AE Monthly

Articles - March - 2010 Issue

World's Largest Book Goes On Display

Klenckeatlas

Head of Map Collection Peter Barber and the Klencke Atlas (photo British Library).


By Michael Stillman

There will be a magnificent display of maps at the British Library in London this spring and summer. The title is Magnificent Maps: Power, Propaganda, and Art. One hundred great maps will be on display, but one group in particular has gathered most of the attention. It is known as the Klencke Atlas, and for those who believe size is more important than anything else, this is the greatest book ever made. It is that big. In fact, it is believed to be the largest book ever made.

Actually, it's quite amazing that the Klenke is still the largest book ever produced, as it is now 350 years old. It was created back in 1660, along with two other almost as large atlases. This was the era of the great Dutch maps and atlases, so not surprisingly, these books were created in Holland. The Klenke Atlas was procured by one Johannes Klencke and several fellow Dutch merchants, although it appears that Prince Johan Maurits, one-time Dutch Governor of Brazil, who was involved with the other two oversized atlases, may have been connected to this one as well. Whatever the precise background of its production, the large atlas was presented as a gift to King Charles II in 1660, in honor of his restoration to the English throne. This may have been presented out of admiration and affection, but most likely the Dutch merchants hoped to gain some influence. However, there is some irony to such a spectacular gift as in time, Charles would go to war with the Netherlands.

It is believed that Charles displayed the atlas in his palace, and it remained in the Royal Library until 1828. At that time, it was passed on to the British Library. As a result of serious deterioration of the bindings, it was rebound in the 1960s. However, its pages have never before been put on public display. It is only now, 350 years after its production, that the public will have a chance to peer inside of this mammoth volume.

The atlas measures just under 6 feet high, a little over 3 feet wide. When opened, the two-page maps are a good 5 feet by 5 feet. It contains 37 maps, and the weight is such that it reportedly takes 6 men to lift it. We are not sure that this atlas is very practical to use, but it certainly is suitable for providing great detail in its maps.

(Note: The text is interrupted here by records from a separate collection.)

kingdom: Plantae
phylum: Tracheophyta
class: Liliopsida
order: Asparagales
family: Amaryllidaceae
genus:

This is just one of the maps and atlases on display at the British Library from April 30 through September 19, 2010. Peter Barber, Head of Map Collections at the British Library, has stated that the purpose of the exhibit is to show that maps are more than just exercises in geography. They are works of art, and he describes the exhibition as "a visual extravaganza." Mr. Barber and Tom Harper are producing a book, also titled Magnificent Maps: Power, Propaganda, and Art, to accompany the exhibit. It will be available in April.